Pali pali was at the center of this period of rapid industrialization under the rule of Park’s father, former President Park Chung Hee.
“Collusion between private companies and government bureaucrats is still a structural problem in South Korea that contributed to the Sewol sinking,” said Kim Cheol, a researcher at the Public Policy Institute for People in Seoul.
There are many ways in which the Sewol fits a narrative many thought had been consigned to the past.
Prosecutors found the ferry had been dangerously redesigned, though the overhaul was approved by four different government and mandated non-government agencies, and was overloaded on its journey from Incheon to the resort island of Jeju. An inexperienced crew member was at the wheel in notoriously difficult waters when the boat began to list, with the captain absent in his cabin.
Lee Su Ha, whose 17-year-old son, Jun Woo, died on the ferry, says families of the victims are angry because the government has ignored broader issues raised by the sinking in favor of narrowly focusing on those immediately involved.
“While there may have been overloading, sharp veering or an inexperienced steersman, there’s also supposed to be government oversight of these things,” he said. “There are many more who can be held responsible. That’s what the families are talking about.”

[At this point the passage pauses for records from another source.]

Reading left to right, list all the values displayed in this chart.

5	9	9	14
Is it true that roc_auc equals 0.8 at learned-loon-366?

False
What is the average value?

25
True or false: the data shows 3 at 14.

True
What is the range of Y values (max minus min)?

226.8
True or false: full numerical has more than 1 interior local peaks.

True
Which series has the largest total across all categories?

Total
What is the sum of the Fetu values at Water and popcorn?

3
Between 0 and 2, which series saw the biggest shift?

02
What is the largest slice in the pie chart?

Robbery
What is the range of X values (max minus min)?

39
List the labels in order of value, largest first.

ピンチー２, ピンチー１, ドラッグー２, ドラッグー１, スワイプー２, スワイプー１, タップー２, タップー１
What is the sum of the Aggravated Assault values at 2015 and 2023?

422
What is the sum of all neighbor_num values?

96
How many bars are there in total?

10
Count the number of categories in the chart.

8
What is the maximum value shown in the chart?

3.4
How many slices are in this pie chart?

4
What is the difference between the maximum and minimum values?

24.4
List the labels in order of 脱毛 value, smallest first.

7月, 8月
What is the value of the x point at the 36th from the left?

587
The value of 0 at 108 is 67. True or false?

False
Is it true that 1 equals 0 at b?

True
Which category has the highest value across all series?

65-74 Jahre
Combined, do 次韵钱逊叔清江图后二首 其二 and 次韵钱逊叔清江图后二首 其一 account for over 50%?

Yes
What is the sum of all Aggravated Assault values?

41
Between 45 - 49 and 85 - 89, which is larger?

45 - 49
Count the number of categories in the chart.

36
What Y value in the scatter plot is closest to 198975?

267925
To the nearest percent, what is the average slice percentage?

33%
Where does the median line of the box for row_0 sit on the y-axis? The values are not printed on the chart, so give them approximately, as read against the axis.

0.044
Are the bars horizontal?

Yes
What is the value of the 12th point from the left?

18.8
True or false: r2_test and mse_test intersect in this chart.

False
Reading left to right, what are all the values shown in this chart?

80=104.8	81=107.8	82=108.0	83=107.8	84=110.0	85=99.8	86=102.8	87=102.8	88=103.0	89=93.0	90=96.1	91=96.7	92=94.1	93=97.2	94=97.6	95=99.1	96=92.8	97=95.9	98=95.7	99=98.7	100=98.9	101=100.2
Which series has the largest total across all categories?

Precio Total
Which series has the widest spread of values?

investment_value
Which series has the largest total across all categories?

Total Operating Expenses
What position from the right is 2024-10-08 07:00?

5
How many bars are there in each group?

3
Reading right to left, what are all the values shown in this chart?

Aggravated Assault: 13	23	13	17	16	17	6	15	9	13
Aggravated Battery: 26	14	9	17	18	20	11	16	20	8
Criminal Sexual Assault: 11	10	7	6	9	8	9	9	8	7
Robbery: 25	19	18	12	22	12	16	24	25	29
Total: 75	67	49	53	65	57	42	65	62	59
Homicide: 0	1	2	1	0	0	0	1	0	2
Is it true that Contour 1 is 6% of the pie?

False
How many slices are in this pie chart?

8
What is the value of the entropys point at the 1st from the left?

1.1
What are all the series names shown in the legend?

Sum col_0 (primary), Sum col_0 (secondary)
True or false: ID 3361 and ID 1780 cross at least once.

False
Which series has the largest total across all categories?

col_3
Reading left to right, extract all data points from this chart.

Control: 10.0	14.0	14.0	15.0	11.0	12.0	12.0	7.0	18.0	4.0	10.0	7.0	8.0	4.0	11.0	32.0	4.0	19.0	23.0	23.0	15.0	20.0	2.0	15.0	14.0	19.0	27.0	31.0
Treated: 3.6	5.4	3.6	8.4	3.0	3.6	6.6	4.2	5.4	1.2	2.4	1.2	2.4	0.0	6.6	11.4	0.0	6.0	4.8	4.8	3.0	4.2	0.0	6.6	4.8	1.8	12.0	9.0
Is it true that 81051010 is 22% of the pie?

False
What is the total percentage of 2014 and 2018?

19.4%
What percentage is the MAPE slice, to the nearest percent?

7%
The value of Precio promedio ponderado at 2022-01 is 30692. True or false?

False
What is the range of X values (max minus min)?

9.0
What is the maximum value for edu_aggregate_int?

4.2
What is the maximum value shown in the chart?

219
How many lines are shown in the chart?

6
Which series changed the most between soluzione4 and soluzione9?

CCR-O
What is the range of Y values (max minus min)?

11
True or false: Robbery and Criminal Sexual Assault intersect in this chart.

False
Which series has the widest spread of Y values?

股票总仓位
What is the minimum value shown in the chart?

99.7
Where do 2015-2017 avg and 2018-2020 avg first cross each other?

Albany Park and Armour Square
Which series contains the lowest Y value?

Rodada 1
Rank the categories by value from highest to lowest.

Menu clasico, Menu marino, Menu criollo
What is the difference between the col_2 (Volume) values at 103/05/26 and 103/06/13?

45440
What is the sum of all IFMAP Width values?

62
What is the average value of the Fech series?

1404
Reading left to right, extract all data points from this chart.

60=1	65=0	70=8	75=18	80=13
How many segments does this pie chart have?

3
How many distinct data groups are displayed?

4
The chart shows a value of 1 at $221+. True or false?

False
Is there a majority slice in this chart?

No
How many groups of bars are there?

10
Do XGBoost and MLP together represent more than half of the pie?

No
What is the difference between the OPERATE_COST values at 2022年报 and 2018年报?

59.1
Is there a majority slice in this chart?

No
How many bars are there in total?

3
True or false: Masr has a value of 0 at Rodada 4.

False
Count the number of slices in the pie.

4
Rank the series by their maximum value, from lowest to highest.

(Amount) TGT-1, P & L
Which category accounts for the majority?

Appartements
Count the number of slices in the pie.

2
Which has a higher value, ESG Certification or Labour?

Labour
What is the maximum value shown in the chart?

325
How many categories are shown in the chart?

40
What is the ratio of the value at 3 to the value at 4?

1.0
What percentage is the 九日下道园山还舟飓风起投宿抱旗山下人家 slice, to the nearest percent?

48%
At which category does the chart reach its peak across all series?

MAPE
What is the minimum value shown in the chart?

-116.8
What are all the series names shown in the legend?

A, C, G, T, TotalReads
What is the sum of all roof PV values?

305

Ferry inspections are still conducted poorly while crew safety training is neglected, the audit agency said in its report. Officials still approve illegal modifications of ships, while crew members lie to authorities about the amount of time they spend at sea to boost their credentials, the agency found.
The chief of operator Chonghaejin Marine Co. was sentenced to 10 years in jail for violating maritime safety regulations in November. The ruling came five months after police found the decomposed body of Yoo Byung Eun, the tycoon whom officials identified as the operator’s de facto owner. Police haven’t given a cause of death for Yoo, who was the subject of a massive police manhunt at the time.
Opponents have also pounced on legislation seen as actually weakening public security. Of 852 regulations identified for repeal during Park’s term in office, 119 are related to safety standards, according to a study by the Public Policy Institute for People.
Criticism of the Park administration’s failure to enact meaningful marine rules is unfair, said Hong Sung Gul, a professor of policy studies at Seoul’s Kookmin University, pointing to the political fighting over the conditions of the Sewol investigation. Park’s ruling party argued that giving powers of special prosecution to the committee would give Park’s opponents too much leeway to press charges against officials and even the president herself.
“Park’s critics turn a blind eye to the real reasons the ship sank,” Hong said. “Society has gone mad with legally unreasonable demands, while rampant rumors cloud rational discussion. Anything she does with an earnest intention is greeted with excessive criticism.”
For parent Moon, picketing against the government near a memorial for the students in Ansan, the south of Seoul, the message he wants to deliver to the president is clear.
“She should stake her power on finding out what went wrong and how we can avoid disasters like this from repeating, while listening to the victims, if she’s really the president who wants a safer country,” he said.